Chip-Integrated Vortex Manipulation

Abstract

The positions of Abrikosov vortices have long been considered as means to encode classical information. Although it is possible to move individual vortices using local probes, the challenge of scalable on-chip vortex-control remains outstanding, especially when considering the demands of controlling multiple vortices. Realization of vortex logic requires means to shuttle vortices reliably between engineered pinning potentials, while concomitantly keeping all other vortices fixed. We demonstrate such capabilities using Nb loops patterned below a NbSe₂ layer. SQUID-on-Tip (SOT) microscopy reveals that the loops localize vortices in designated sites to a precision better than 100 nm; they realize "push" and "pull" operations of vortices as far as 3 μm. Successive application of such operations shuttles a vortex between adjacent loops. Our results may be used as means to integrate vortices in future quantum circuitry. Strikingly, we demonstrate a winding operation, paving the way for future topological quantum computing and simulations.

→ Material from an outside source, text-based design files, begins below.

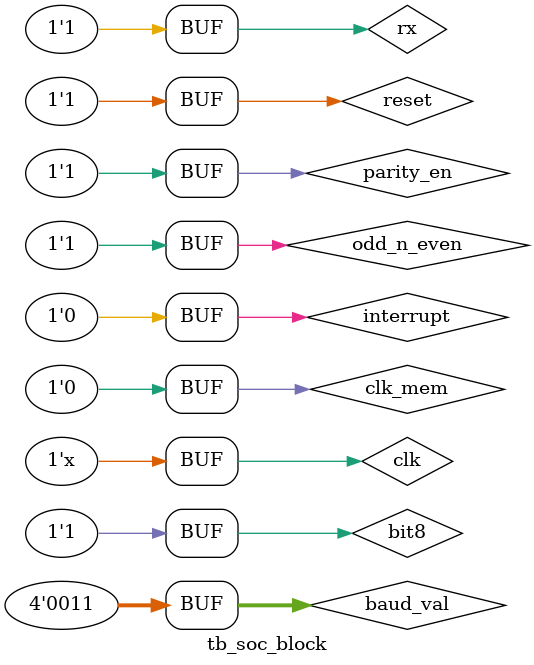
<source format=v>
`timescale 1ns / 1ps


module tb_soc_block;

	// Inputs
	reg clk;
	reg reset;
	reg rx;
	reg interrupt;
	reg bit8;
	reg parity_en;
	reg odd_n_even;
	reg [3:0] baud_val;
	reg clk_mem;
	
	// Outputs
	wire tx;
	wire interrupt_ack;
	wire [22:0] addr_mem_mem_interface;
	wire [6:0] control_mem;
	wire [2:0] zero;
	
	// Bidirs
	wire [15:0] data_mem_mem_interface;
	
	// Instantiate the Unit Under Test (UUT)
	soc_block uut (
		.clk(clk), 
		.reset(reset), 
		.tx(tx), 
		.rx(rx), 
		.interrupt(interrupt), 
		.interrupt_ack(interrupt_ack), 
		.bit8(bit8), 
		.parity_en(parity_en), 
		.odd_n_even(odd_n_even), 
		.baud_val(baud_val), 
		.addr_mem_mem_interface(addr_mem_mem_interface), 
		.data_mem_mem_interface(data_mem_mem_interface), 
		.control_mem(control_mem),
		.clk_mem(clk_mem), 
		.zero(zero)
	);
	
	always
		#5 clk = ~clk;
		
	initial begin
		// Initialize Inputs
		clk_mem = 0;
		clk = 0;
		reset = 0;
		rx = 1;
		interrupt = 0;
		bit8 = 1;
		parity_en = 1;
		odd_n_even = 1;
		baud_val = 1011;
		
		#20;
		reset=1;
		// Wait 100 ns for global reset to finish
		#1000;
        
		// Add stimulus here

	end
      
endmodule


</source>
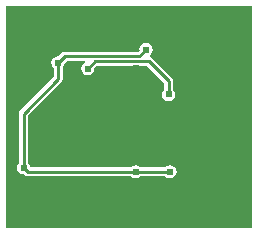
<source format=gbl>
G04*
G04 #@! TF.GenerationSoftware,Altium Limited,Altium Designer,19.0.15 (446)*
G04*
G04 Layer_Physical_Order=4*
G04 Layer_Color=16711680*
%FSLAX24Y24*%
%MOIN*%
G70*
G01*
G75*
%ADD10C,0.0098*%
%ADD38C,0.0240*%
G36*
X4297Y-3706D02*
X-3903D01*
Y3706D01*
X4297D01*
Y-3706D01*
D02*
G37*
%LPC*%
G36*
X758Y2478D02*
X672Y2461D01*
X599Y2413D01*
X551Y2340D01*
X534Y2254D01*
X535Y2246D01*
X468Y2180D01*
X-1959D01*
X-2017Y2168D01*
X-2066Y2135D01*
X-2168Y2034D01*
X-2175Y2035D01*
X-2261Y2018D01*
X-2334Y1970D01*
X-2382Y1897D01*
X-2400Y1811D01*
X-2382Y1725D01*
X-2334Y1652D01*
X-2327Y1648D01*
Y1333D01*
X-3434Y226D01*
X-3467Y176D01*
X-3479Y118D01*
Y-1520D01*
X-3485Y-1524D01*
X-3534Y-1597D01*
X-3551Y-1683D01*
X-3534Y-1769D01*
X-3485Y-1842D01*
X-3413Y-1890D01*
X-3327Y-1907D01*
X-3319Y-1906D01*
X-3297Y-1928D01*
X-3297Y-1928D01*
X-3247Y-1961D01*
X-3189Y-1973D01*
X-3189Y-1973D01*
X241D01*
X245Y-1979D01*
X318Y-2028D01*
X404Y-2045D01*
X489Y-2028D01*
X562Y-1979D01*
X566Y-1973D01*
X1382D01*
X1387Y-1979D01*
X1459Y-2028D01*
X1545Y-2045D01*
X1631Y-2028D01*
X1704Y-1979D01*
X1753Y-1907D01*
X1770Y-1821D01*
X1753Y-1735D01*
X1704Y-1662D01*
X1631Y-1614D01*
X1545Y-1597D01*
X1459Y-1614D01*
X1387Y-1662D01*
X1382Y-1669D01*
X566D01*
X562Y-1662D01*
X489Y-1614D01*
X404Y-1597D01*
X318Y-1614D01*
X245Y-1662D01*
X241Y-1669D01*
X-3105D01*
X-3120Y-1597D01*
X-3168Y-1524D01*
X-3175Y-1520D01*
Y55D01*
X-2068Y1162D01*
X-2068Y1162D01*
X-2035Y1211D01*
X-2023Y1270D01*
X-2023Y1270D01*
Y1648D01*
X-2017Y1652D01*
X-1968Y1725D01*
X-1951Y1811D01*
X-1952Y1819D01*
X-1896Y1875D01*
X-1286D01*
X-1277Y1826D01*
X-1350Y1778D01*
X-1398Y1705D01*
X-1415Y1619D01*
X-1398Y1533D01*
X-1350Y1460D01*
X-1277Y1412D01*
X-1191Y1395D01*
X-1105Y1412D01*
X-1032Y1460D01*
X-984Y1533D01*
X-967Y1619D01*
X-968Y1627D01*
X-877Y1718D01*
X784D01*
X1354Y1148D01*
Y921D01*
X1347Y916D01*
X1299Y844D01*
X1282Y758D01*
X1299Y672D01*
X1347Y599D01*
X1420Y551D01*
X1506Y534D01*
X1592Y551D01*
X1665Y599D01*
X1713Y672D01*
X1730Y758D01*
X1713Y844D01*
X1665Y916D01*
X1658Y921D01*
Y1211D01*
X1646Y1269D01*
X1613Y1318D01*
X1613Y1318D01*
X954Y1978D01*
X905Y2011D01*
X885Y2014D01*
X875Y2067D01*
X916Y2095D01*
X965Y2168D01*
X982Y2254D01*
X965Y2340D01*
X916Y2413D01*
X844Y2461D01*
X758Y2478D01*
D02*
G37*
%LPD*%
D10*
X1506Y758D02*
Y1211D01*
X847Y1870D02*
X1506Y1211D01*
X-940Y1870D02*
X847D01*
X-1959Y2027D02*
X531D01*
X-2175Y1811D02*
X-1959Y2027D01*
X531D02*
X758Y2254D01*
X-1191Y1619D02*
X-940Y1870D01*
X404Y-1821D02*
X404Y-1821D01*
X-3189Y-1821D02*
X404D01*
X-3327Y-1683D02*
X-3189Y-1821D01*
X-3327Y-1683D02*
Y118D01*
X-2175Y1270D01*
Y1811D01*
X404Y-1821D02*
X1545D01*
D38*
X2539Y1427D02*
D03*
X2204Y738D02*
D03*
X1506Y758D02*
D03*
X2539Y1073D02*
D03*
X404Y1634D02*
D03*
X1589Y2917D02*
D03*
X2160Y1804D02*
D03*
X3566Y-79D02*
D03*
X3566Y679D02*
D03*
X3570Y1590D02*
D03*
X4176D02*
D03*
X3570Y2590D02*
D03*
X4176D02*
D03*
X1570Y3590D02*
D03*
X4176D02*
D03*
X2570D02*
D03*
X4176Y-590D02*
D03*
X3490D02*
D03*
Y-1590D02*
D03*
X2472D02*
D03*
X4176D02*
D03*
Y-2590D02*
D03*
Y-3590D02*
D03*
X2913Y1053D02*
D03*
X4176Y679D02*
D03*
Y-79D02*
D03*
X2569Y-39D02*
D03*
X2600Y717D02*
D03*
X404Y2263D02*
D03*
X757Y3590D02*
D03*
X3570D02*
D03*
X2825Y-797D02*
D03*
X1496Y-2234D02*
D03*
X2472Y-3590D02*
D03*
Y-2590D02*
D03*
X3490D02*
D03*
Y-3590D02*
D03*
X1208D02*
D03*
X260D02*
D03*
X148Y-2559D02*
D03*
X-1043Y-2864D02*
D03*
X-1516D02*
D03*
X-1020Y-3590D02*
D03*
X-2420D02*
D03*
X-1959Y-2559D02*
D03*
X-2490D02*
D03*
X-2960Y-3590D02*
D03*
X-3790Y-60D02*
D03*
X-2619Y394D02*
D03*
X-2835Y1033D02*
D03*
X-2913Y1467D02*
D03*
X-2559Y2362D02*
D03*
X-719Y3590D02*
D03*
X-1575D02*
D03*
X-2559D02*
D03*
X-3790D02*
D03*
Y2362D02*
D03*
Y984D02*
D03*
Y-2470D02*
D03*
Y-3590D02*
D03*
X-3327Y-1683D02*
D03*
X-3062Y-157D02*
D03*
X758Y2254D02*
D03*
X-2175Y1811D02*
D03*
X-709Y1457D02*
D03*
X404Y-1821D02*
D03*
X1545Y-1821D02*
D03*
X404Y-2244D02*
D03*
X1211Y-2550D02*
D03*
X1417Y-1378D02*
D03*
X-3790Y-1330D02*
D03*
X-2992D02*
D03*
X-709Y709D02*
D03*
X-236D02*
D03*
X236D02*
D03*
X709D02*
D03*
X-709Y236D02*
D03*
X-236D02*
D03*
X236D02*
D03*
X709D02*
D03*
X-709Y-236D02*
D03*
X-236D02*
D03*
X236D02*
D03*
X709D02*
D03*
X-709Y-709D02*
D03*
X-236D02*
D03*
X236D02*
D03*
X709D02*
D03*
X-1191Y1619D02*
D03*
X-740Y2710D02*
D03*
M02*

</source>
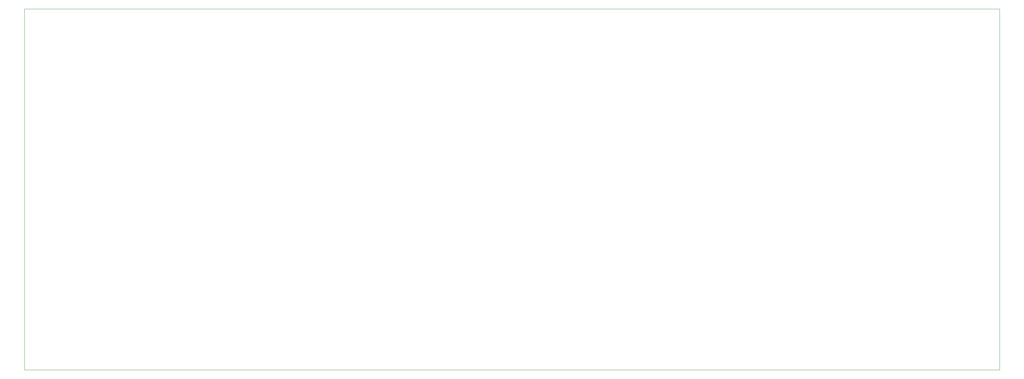
<source format=gbr>
G04 #@! TF.GenerationSoftware,KiCad,Pcbnew,(5.1.5-0-10_14)*
G04 #@! TF.CreationDate,2020-03-13T19:41:52-07:00*
G04 #@! TF.ProjectId,SpectrumAnayzerMini32Horz,53706563-7472-4756-9d41-6e61797a6572,rev?*
G04 #@! TF.SameCoordinates,Original*
G04 #@! TF.FileFunction,Profile,NP*
%FSLAX46Y46*%
G04 Gerber Fmt 4.6, Leading zero omitted, Abs format (unit mm)*
G04 Created by KiCad (PCBNEW (5.1.5-0-10_14)) date 2020-03-13 19:41:52*
%MOMM*%
%LPD*%
G04 APERTURE LIST*
%ADD10C,0.050000*%
G04 APERTURE END LIST*
D10*
X20955000Y-123825000D02*
X20955000Y-27305000D01*
X281305000Y-123825000D02*
X20955000Y-123825000D01*
X281305000Y-27305000D02*
X281305000Y-123825000D01*
X20955000Y-27305000D02*
X281305000Y-27305000D01*
M02*

</source>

Keywords: Braiding; Scanning SQUID-on-Tip Microscopy; Topological Quantum Computation; Vortex Manipulation.

Figure 1

Device parameters. (a) Schematic drawing of the device. The Nb loops (gold) that are etched in the control layer are separated from a ∼50 nm thick NbSe₂ target layer (green) by a ∼15 nm thick Al₂O₃ layer (transparent). A vortex is illustrated within the target layer (purple cylinder). The SQUID-on-tip (SOT) probe is represented above the device as it images the device. (b) Loop geometry. The inner diameter is 200 nm, and the thickness is 100 nm. The outer diameter is 2.6 μm (yellow line). The direction of the total force (F) applied by the loop on the vortex is marked by the red arrow and is parallel to the slit. (c) A top view SEM image of the device. The loops are numbered for future reference. The NbSe₂ flake covers all three loops and is highlighted by the black dashed line. The NbSe₂ is thin enough to be transparent to the electron beam. The curved arrow indicates the current direction running through Loop 1. (d) Field cooled state with high vortex density. All three loop centers are occupied, each by a single vortex, while no vortices reside overlapping the loop conductor. (e) Compilation of 2370 observed vortices in 500 images. The dots within the black ellipse are used to create the histogram in panel f. (f) Histogram of the points within the black ellipse in panel e. This histogram counts the distances of vortices captured within Loop 2, from the loop axis (dotted black line in the inset where a zoomed in scatter is displayed), resulting in a standard deviation of ∼25 nm.

Figure 2

Basic vortex manipulation. (a) Initial state of the system: Loop 1 is occupied. (b) After passing 2.2 mA through Loop 1, the vortex has escaped out of the loop and is located on a pinning site. (c) After applying −14.6 mA through Loop 1, the vortex was pulled back into the loop. (d) Example of a minimal pull current measurement. The tip position is marked above a specific vortex (red circle). The current through the loop is set to each value and subsequently set to zero. The tip data (local field) is measured (black dots) until the field value drops; a scan verifies that the vortex was indeed pulled into Loop 1. (e) Current map of the minimal current needed to pull vortices from the identified pinning site into Loop 1; the minimal current value increases with distance from the loop center. (f) Same as panel d for Loop 2; the color scale is shared between panels e and f.

Figure 3

Vortex braiding. (a) Initial state of the system after a field cool down using the loop magnetic field. (b) System initialized by pulling Vortex B into Loop 3. Loops 1 and 3 are populated, prepared for the vortex winding operation. Panels b–p are used to create the movie found in the Supporting Information. (c–p) Push and pull operations, circling Vortices A and B around each other. (i) The two vortices have switched positions and have thus been braided. (p) Vortices have completed the full circle around each other, and have thus been wound. The detailed push and pull protocols are described in panel r. Each image is 6 × 6 μm², contains 128 pixels, and took ∼4 min to acquire. (q) Schematic of the vortices’ full route (A, white; B, yellow). (r) Table listing the operations performed in panels a–q. Each line includes an operation (push/pull), the initial and final locations (e.g., into Loop 3, from the central area), and the panel where the outcome is imaged. Horizontal lines highlight complete shuttle operations, and bold text highlights a complete braiding operation.